HHS on Friday delayed the start of a rule issued by former President Donald Trump's administration that would eliminate manufacturer drug rebates paid to pharmacy benefit managers and Medicare Part D plans, in today's bite-sized hospital and health industry news from California and the District of Columbia.
- California: Verily Life Sciences has named Preston Simons as the company's new CIO. Simons has previously served as EVP and CIO at Aurora Health Care and as VP of IT and CIO of Abbott Laboratories. Most recently, Simons served as president and managing partner of Simons & Associates (Cohen, Modern Healthcare, 1/28).
- District of Columbia: HHS on Friday delayed the start of a rule issued by former President Donald Trump's administration that would eliminate manufacturer drug rebates paid to pharmacy benefit managers and Medicare Part D plans. The rule had been scheduled to take effect on Friday, but HHS delayed its effective date to March 22 or later, for some of the rule's provisions, in response to a lawsuit filed by the Pharmaceutical Care Management Association (PCMA). In a statement, PCMA said the rule "was haphazardly finalized and clearly circumvented the proper rulemaking process" and therefore should be "promptly and permanently repealed" (Brady, Modern Healthcare, 1/29; Minemyer, FierceHealthcare, 1/29; Cohrs, STAT+ [subscription required], 1/31).
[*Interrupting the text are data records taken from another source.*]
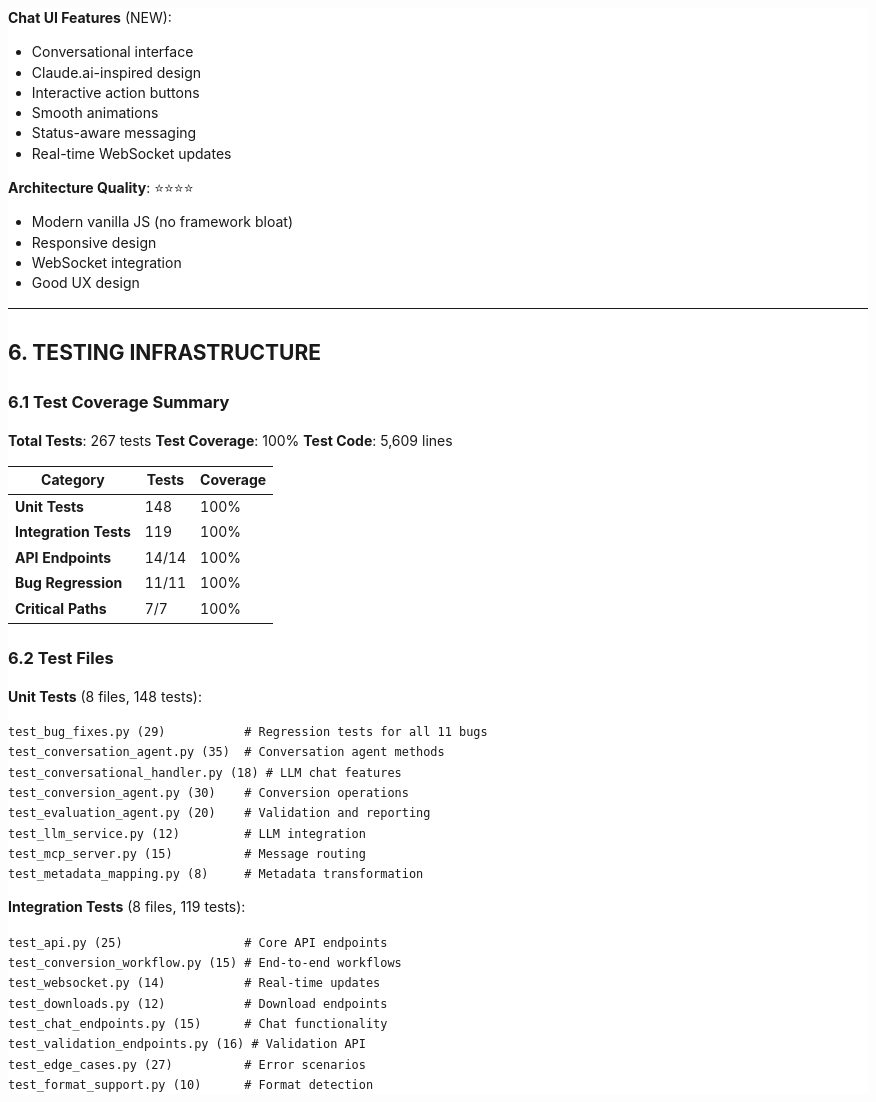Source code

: **Chat UI Features** (NEW):
- Conversational interface
- Claude.ai-inspired design
- Interactive action buttons
- Smooth animations
- Status-aware messaging
- Real-time WebSocket updates

**Architecture Quality**: ⭐⭐⭐⭐
- Modern vanilla JS (no framework bloat)
- Responsive design
- WebSocket integration
- Good UX design

---

## 6. TESTING INFRASTRUCTURE

### 6.1 Test Coverage Summary

**Total Tests**: 267 tests
**Test Coverage**: 100%
**Test Code**: 5,609 lines

| Category | Tests | Coverage |
|----------|-------|----------|
| **Unit Tests** | 148 | 100% |
| **Integration Tests** | 119 | 100% |
| **API Endpoints** | 14/14 | 100% |
| **Bug Regression** | 11/11 | 100% |
| **Critical Paths** | 7/7 | 100% |

### 6.2 Test Files

**Unit Tests** (8 files, 148 tests):
```
test_bug_fixes.py (29)           # Regression tests for all 11 bugs
test_conversation_agent.py (35)  # Conversation agent methods
test_conversational_handler.py (18) # LLM chat features
test_conversion_agent.py (30)    # Conversion operations
test_evaluation_agent.py (20)    # Validation and reporting
test_llm_service.py (12)         # LLM integration
test_mcp_server.py (15)          # Message routing
test_metadata_mapping.py (8)     # Metadata transformation
```

**Integration Tests** (8 files, 119 tests):
```
test_api.py (25)                 # Core API endpoints
test_conversion_workflow.py (15) # End-to-end workflows
test_websocket.py (14)           # Real-time updates
test_downloads.py (12)           # Download endpoints
test_chat_endpoints.py (15)      # Chat functionality
test_validation_endpoints.py (16) # Validation API
test_edge_cases.py (27)          # Error scenarios
test_format_support.py (10)      # Format detection
```
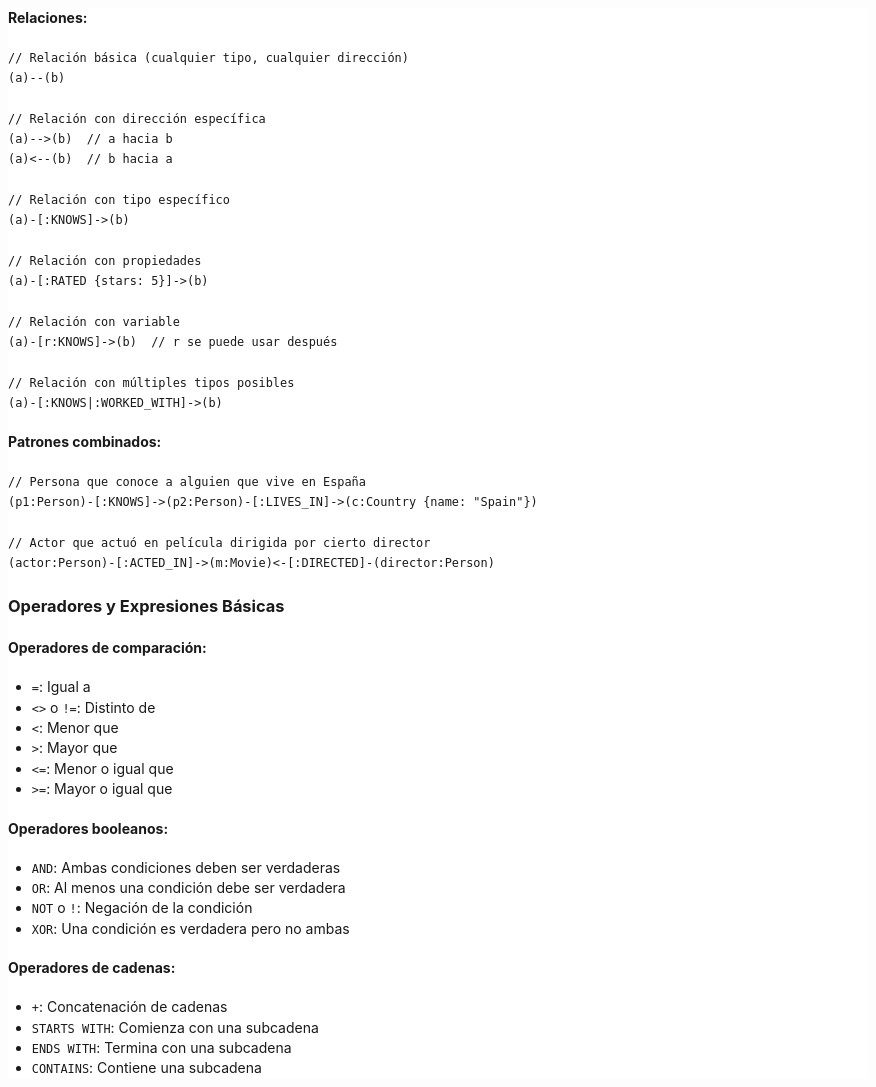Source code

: #### Relaciones:

```cypher
// Relación básica (cualquier tipo, cualquier dirección)
(a)--(b)

// Relación con dirección específica
(a)-->(b)  // a hacia b
(a)<--(b)  // b hacia a

// Relación con tipo específico
(a)-[:KNOWS]->(b)

// Relación con propiedades
(a)-[:RATED {stars: 5}]->(b)

// Relación con variable
(a)-[r:KNOWS]->(b)  // r se puede usar después

// Relación con múltiples tipos posibles
(a)-[:KNOWS|:WORKED_WITH]->(b)
```

#### Patrones combinados:

```cypher
// Persona que conoce a alguien que vive en España
(p1:Person)-[:KNOWS]->(p2:Person)-[:LIVES_IN]->(c:Country {name: "Spain"})

// Actor que actuó en película dirigida por cierto director
(actor:Person)-[:ACTED_IN]->(m:Movie)<-[:DIRECTED]-(director:Person)
```

### Operadores y Expresiones Básicas

#### Operadores de comparación:

- `=`: Igual a
- `<>` o `!=`: Distinto de
- `<`: Menor que
- `>`: Mayor que
- `<=`: Menor o igual que
- `>=`: Mayor o igual que

#### Operadores booleanos:

- `AND`: Ambas condiciones deben ser verdaderas
- `OR`: Al menos una condición debe ser verdadera
- `NOT` o `!`: Negación de la condición
- `XOR`: Una condición es verdadera pero no ambas

#### Operadores de cadenas:

- `+`: Concatenación de cadenas
- `STARTS WITH`: Comienza con una subcadena
- `ENDS WITH`: Termina con una subcadena
- `CONTAINS`: Contiene una subcadena
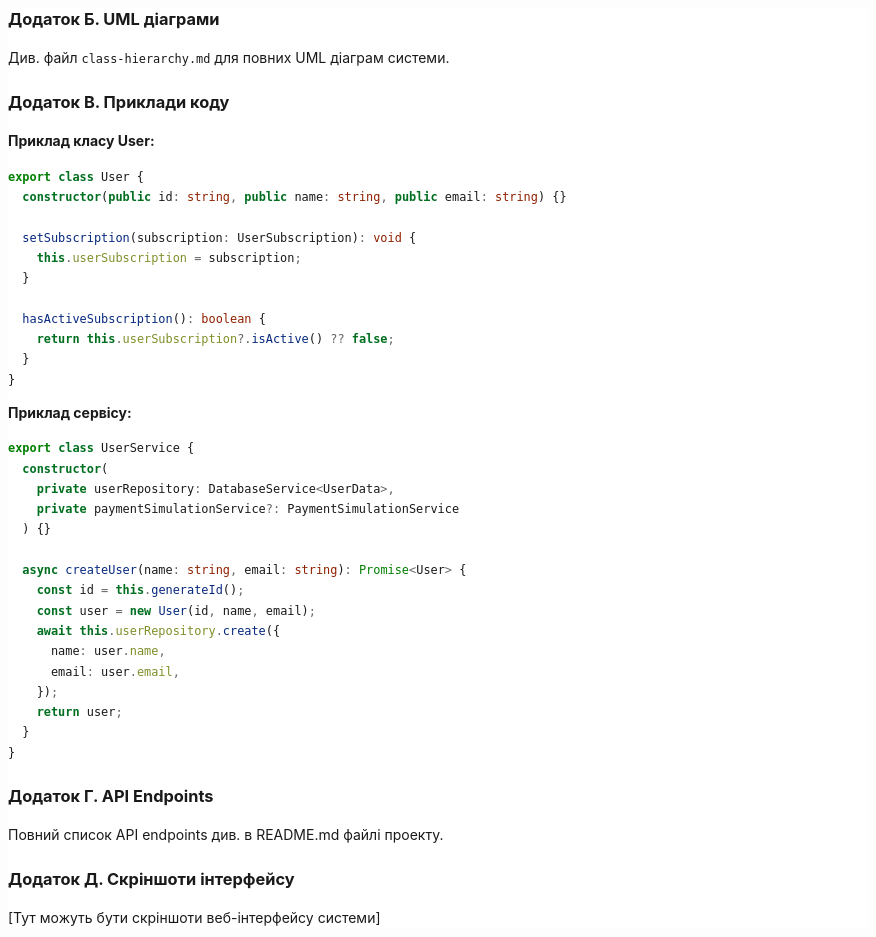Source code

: ### Додаток Б. UML діаграми

Див. файл `class-hierarchy.md` для повних UML діаграм системи.

### Додаток В. Приклади коду

**Приклад класу User:**

```typescript
export class User {
  constructor(public id: string, public name: string, public email: string) {}

  setSubscription(subscription: UserSubscription): void {
    this.userSubscription = subscription;
  }

  hasActiveSubscription(): boolean {
    return this.userSubscription?.isActive() ?? false;
  }
}
```

**Приклад сервісу:**

```typescript
export class UserService {
  constructor(
    private userRepository: DatabaseService<UserData>,
    private paymentSimulationService?: PaymentSimulationService
  ) {}

  async createUser(name: string, email: string): Promise<User> {
    const id = this.generateId();
    const user = new User(id, name, email);
    await this.userRepository.create({
      name: user.name,
      email: user.email,
    });
    return user;
  }
}
```

### Додаток Г. API Endpoints

Повний список API endpoints див. в README.md файлі проекту.

### Додаток Д. Скріншоти інтерфейсу

[Тут можуть бути скріншоти веб-інтерфейсу системи]
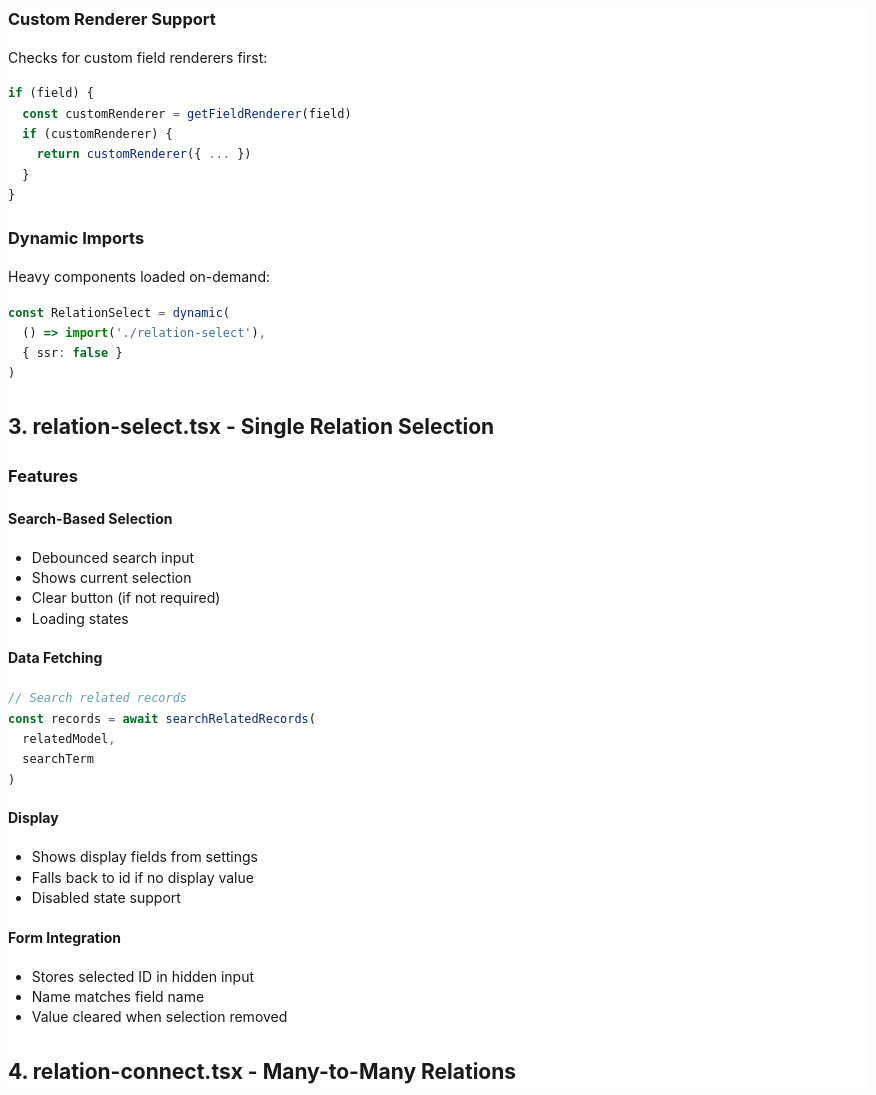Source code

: ### Custom Renderer Support

Checks for custom field renderers first:
```typescript
if (field) {
  const customRenderer = getFieldRenderer(field)
  if (customRenderer) {
    return customRenderer({ ... })
  }
}
```

### Dynamic Imports

Heavy components loaded on-demand:
```typescript
const RelationSelect = dynamic(
  () => import('./relation-select'),
  { ssr: false }
)
```

## 3. relation-select.tsx - Single Relation Selection

### Features

#### Search-Based Selection
- Debounced search input
- Shows current selection
- Clear button (if not required)
- Loading states

#### Data Fetching
```typescript
// Search related records
const records = await searchRelatedRecords(
  relatedModel,
  searchTerm
)
```

#### Display
- Shows display fields from settings
- Falls back to id if no display value
- Disabled state support

#### Form Integration
- Stores selected ID in hidden input
- Name matches field name
- Value cleared when selection removed

## 4. relation-connect.tsx - Many-to-Many Relations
- District of Columbia: Peter Marks, head of FDA's Center for Biologics Evaluation and Research, on Friday said FDA is working on a "streamlined" process to authorize any potential updates to existing Covid-19 vaccines to account for emerging new variants of the novel coronavirus. "We would intend to try to be pretty nimble with this," Marks said, adding that FDA will work to "get these variants covered as quickly as possible" (Sullivan, The Hill, 1/29).